Emerging Biologic Therapies in Rheumatoid Arthritis
Purpose of Review:
Biologic therapy for rheumatoid arthritis targets specific molecules, both cell-bound and soluble, that mediate and sustain the clinical manifestations of this complex disease. The aim of all the therapeutic strategies is to achieve complete and sustained suppression of inflammation, in the absence of unacceptable short-term and long-term toxicity. Despite the success of the currently available biologic inhibitors of tumor necrosis factor-a and interleukin-1, a substantial number of rheumatoid arthritis patients are refractory to these treatments. The purpose of this review is to highlight recent clinical trials of emerging biologic treatments for rheumatoid arthritis.
Recent Findings:
T cell co-stimulation has been targeted by the use of cytotoxic T lymphocyte-associated antigen 4-Ig, a genetically engineered fusion protein. In a large controlled clinical trial, this nondepleting approach was shown to achieve impressive clinical responses, without evidence of short-term toxicity. Likewise, rituximab, a B cell-deleting monoclonal antibody, was shown in a controlled clinical trial to have sustained benefit in patients with refractory rheumatoid arthritis. Despite profound B cell depletion with rituximab, there was an acceptable safety profile with this treatment. MRA, a monoclonal antibody that inhibits interleukin-6 by binding to its receptor interleukin-6R, demonstrated clinically significant improvement in rheumatoid arthritis and a particularly impressive reduction in the acute phase response.
Summary:
The response of rheumatoid arthritis to a wide spectrum of therapeutic strategies attests to the complexity and heterogeneity of the disease and provides further impetus for studies that use these therapies to enhance our understanding of disease pathogenesis.

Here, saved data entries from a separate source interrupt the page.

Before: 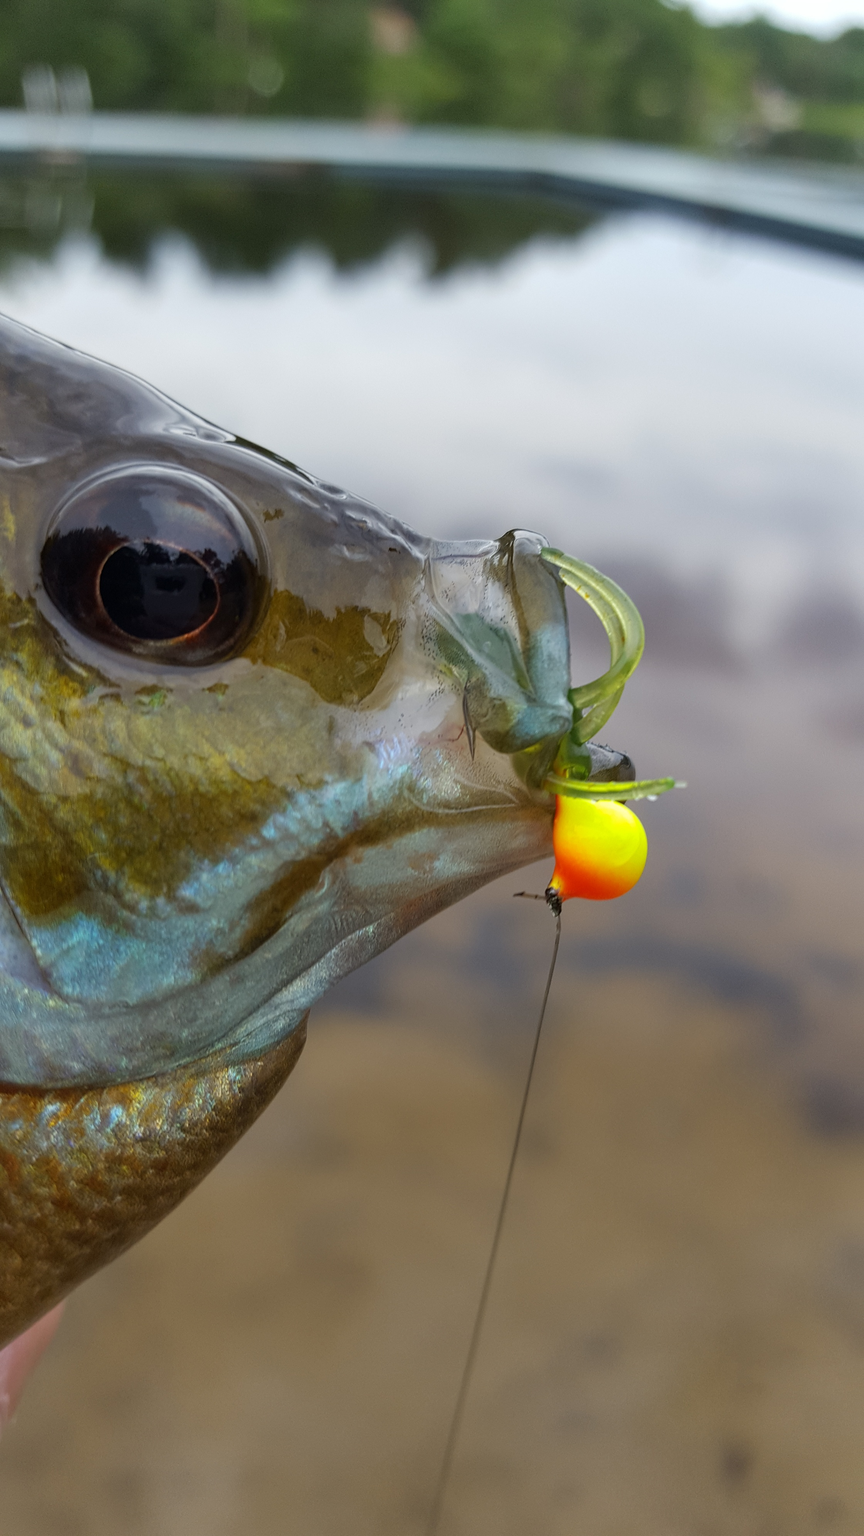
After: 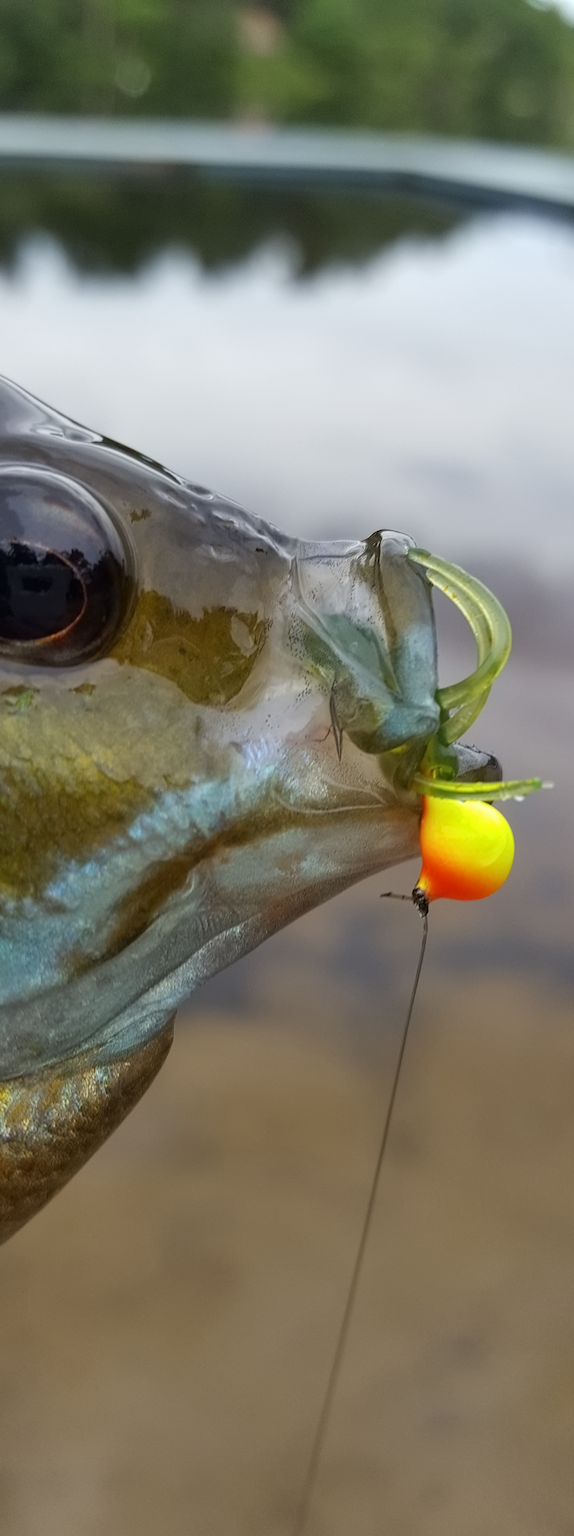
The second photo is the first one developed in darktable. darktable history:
crop and rotate: left 15.475%, right 17.971%
contrast equalizer: y [[0.5 ×6], [0.5 ×6], [0.5 ×6], [0 ×6], [0, 0.039, 0.251, 0.29, 0.293, 0.292]]
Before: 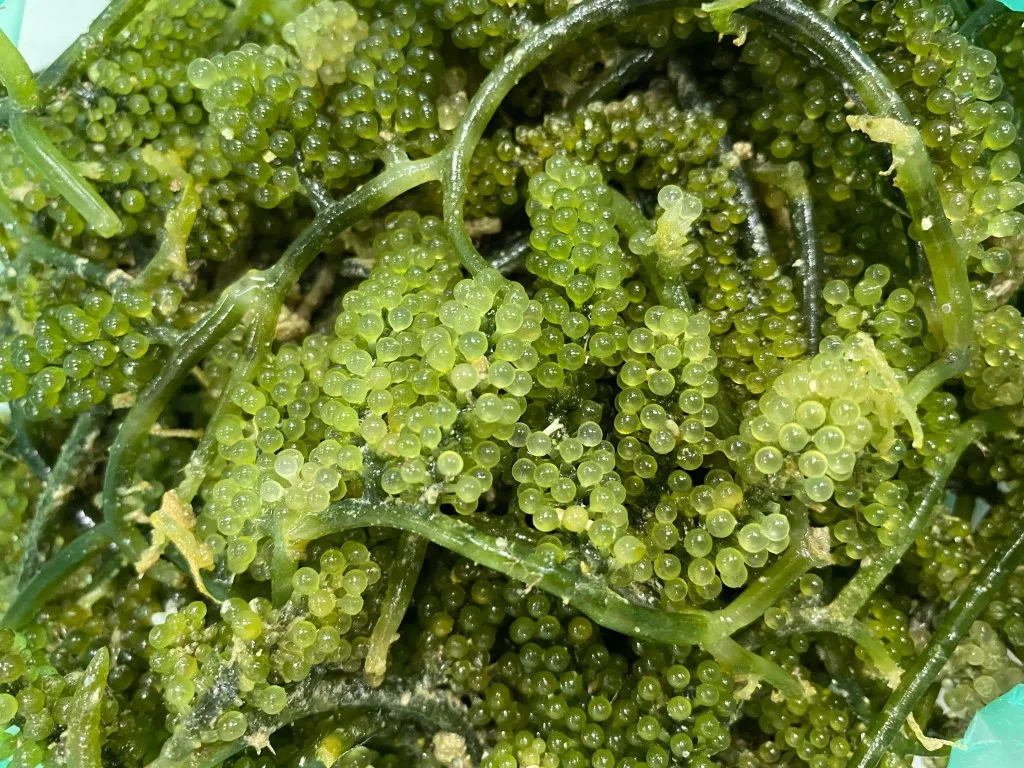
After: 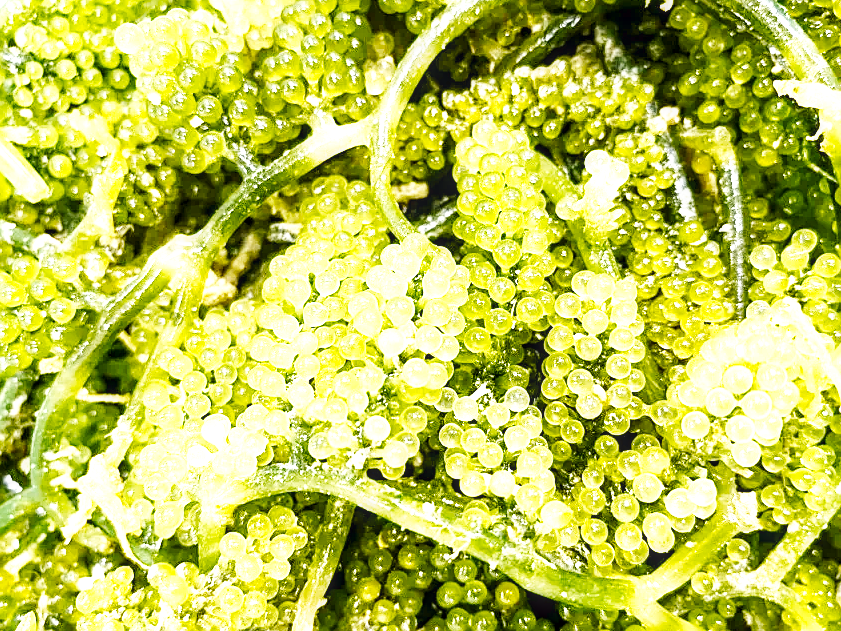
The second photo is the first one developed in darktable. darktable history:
white balance: red 1.009, blue 1.027
local contrast: detail 130%
crop and rotate: left 7.196%, top 4.574%, right 10.605%, bottom 13.178%
color contrast: green-magenta contrast 0.85, blue-yellow contrast 1.25, unbound 0
exposure: black level correction 0.001, exposure 1.116 EV, compensate highlight preservation false
sharpen: on, module defaults
base curve: curves: ch0 [(0, 0.003) (0.001, 0.002) (0.006, 0.004) (0.02, 0.022) (0.048, 0.086) (0.094, 0.234) (0.162, 0.431) (0.258, 0.629) (0.385, 0.8) (0.548, 0.918) (0.751, 0.988) (1, 1)], preserve colors none
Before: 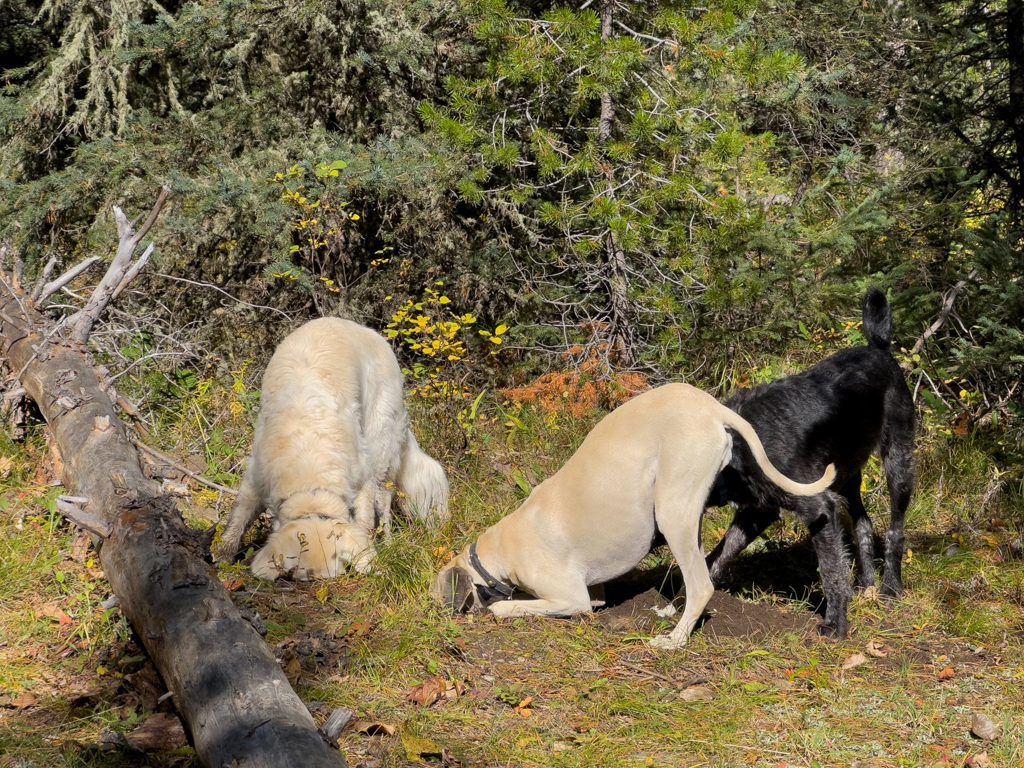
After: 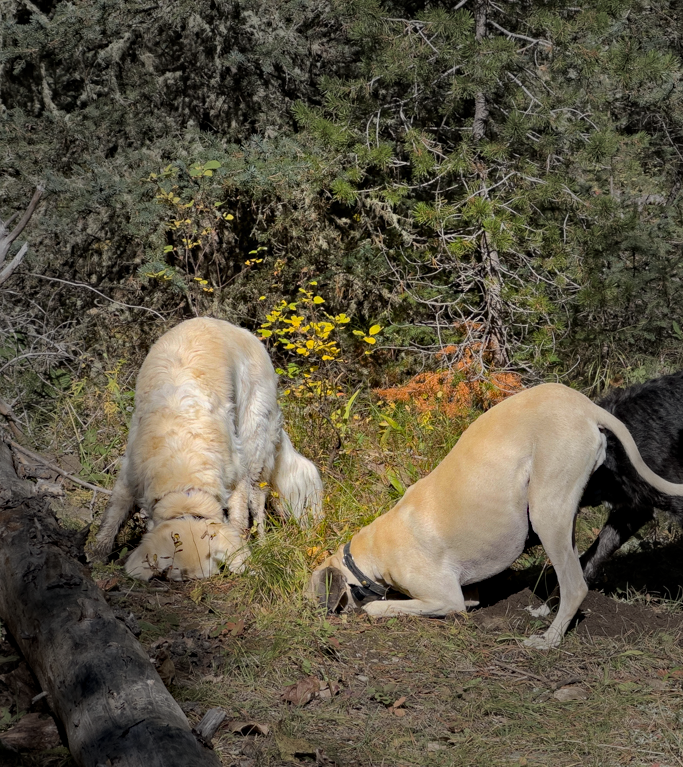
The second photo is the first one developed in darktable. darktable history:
crop and rotate: left 12.39%, right 20.831%
haze removal: strength 0.49, distance 0.428, adaptive false
vignetting: fall-off start 40.03%, fall-off radius 40.75%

The pathogenesis of rheumatoid arthritis (RA) remains incompletely understood. It involves complex interactions between T and B lymphocytes, macrophages, and fibroblast-like synoviocytes, involving a network of cytokines acting in an autocrine and paracrine manner. In recent years, the development of biologic agents that target specific soluble or membrane-bound molecules has revolutionized the treatment of RA. The success of tumor necrosis factor-α (TNF-α) inhibition, and to a lesser extent interleukin (IL)-1 inhibition, has firmly established these therapies in the clinical management of RA. Moreover, this approach has allowed unprecedented opportunities for developing a better understanding of the pathogenesis of this complex and heterogeneous disease. Despite the success particularly of the TNF-α inhibitors, data from both clinical trials and real-life clinical experience have clearly suggested that a substantial proportion of RA patients either do not respond, or lose their initial responses, to these agents. Thus, there continues to be a compelling need for the development of new therapeutic strategies. This review highlights recent research activity in the clinical development of novel biologic therapies for RA, focusing on therapies that target specific immune cells, and therapies that target cytokines.